Can you help us understand how others can use and derive value from Ray DeltaCAT...

thedood · on July 31, 2024

Some of DeltaCAT's goals and use cases have been discussed in this 2022 talk: https://youtu.be/M3pZDp1zock?t=4676

Today, our immediate next goal for DeltaCAT is to ensure that the compactor, and similar procedures for Ray, can run on Apache Iceberg. So, if you're an Iceberg user relying on procedures like Spark's "rewrite_data_files" and/or "rewrite_positional_delete_files" to compact your datasets today, then DeltaCAT will let you easily run similar compaction procedures on Ray to realize similar efficiency/scale improvements (even if it winds up delegating some of the work to other projects like PyIceberg, Daft, etc. along the way).

Going forward, we'd like DeltaCAT to also provide better general-purpose abstractions (e.g., reading/writing/altering large datasets) to simplify writing Ray apps in Python that work across (1) different catalog formats like Iceberg, Hudi, and Delta and (2) different distributed data processing frameworks like Ray Data, Daft, Modin, etc.
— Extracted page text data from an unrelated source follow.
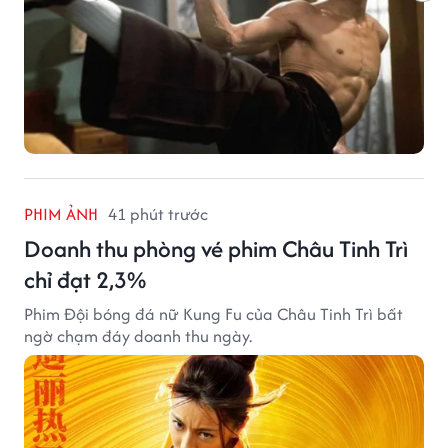
PHIM ẢNH
41 phút trước
Doanh thu phòng vé phim Châu Tinh Trì
chỉ đạt 2,3%
Phim Đội bóng đá nữ Kung Fu của Châu Tinh Trì bất
ngờ chạm đáy doanh thu ngày.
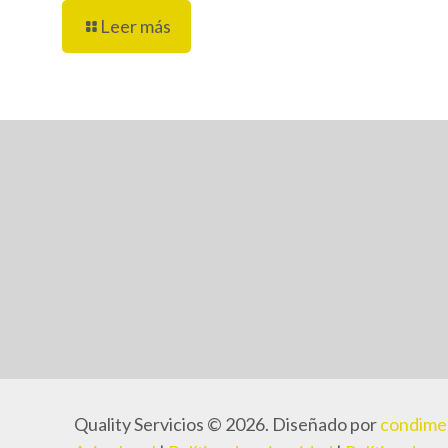
Leer más
Quality Servicios © 2026. Diseñado por
condime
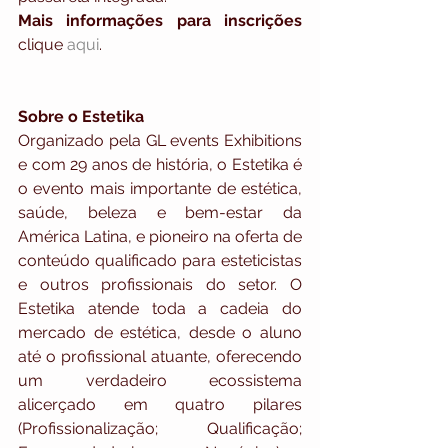
Mais informações para inscrições 
clique 
aqui
.
Sobre o Estetika
Organizado pela GL events Exhibitions 
e com 29 anos de história, o Estetika é 
o evento mais importante de estética, 
saúde, beleza e bem-estar da 
América Latina, e pioneiro na oferta de 
conteúdo qualificado para esteticistas 
e outros profissionais do setor. O 
Estetika atende toda a cadeia do 
mercado de estética, desde o aluno 
até o profissional atuante, oferecendo 
um verdadeiro ecossistema 
alicerçado em quatro pilares 
(Profissionalização; Qualificação; 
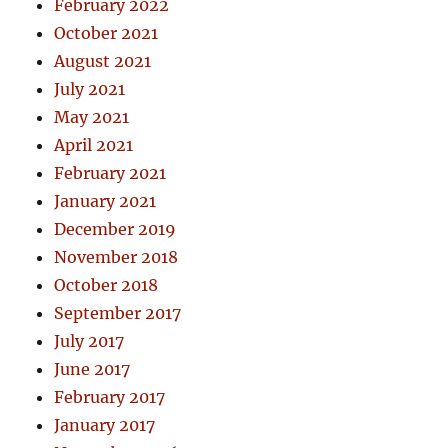
February 2022
October 2021
August 2021
July 2021
May 2021
April 2021
February 2021
January 2021
December 2019
November 2018
October 2018
September 2017
July 2017
June 2017
February 2017
January 2017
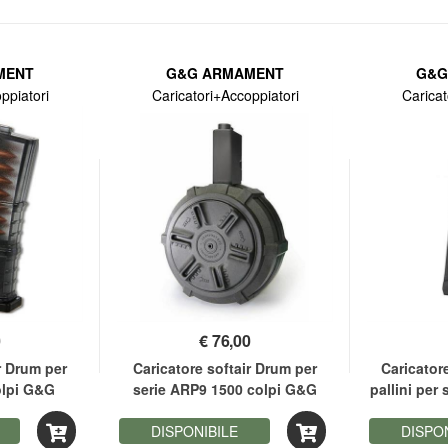
MENT
G&G ARMAMENT
G&G
ppiatori
Caricatori+Accoppiatori
Caricat
0
€
76,00
r Drum per
Caricatore softair Drum per
Caricator
olpi G&G
serie ARP9 1500 colpi G&G
pallini per
DISPONIBILE
DISPO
From the perspective of an internal DeltaCAT developer, another goal is to just reduce the maintainability burden and dev hours required to write something like a compactor that works across multiple catalogs (i.e., by ensuring that all interfaces used by such a procedure can be readily implemented for multiple catalog formats like Iceberg, Hudi, Delta, etc.).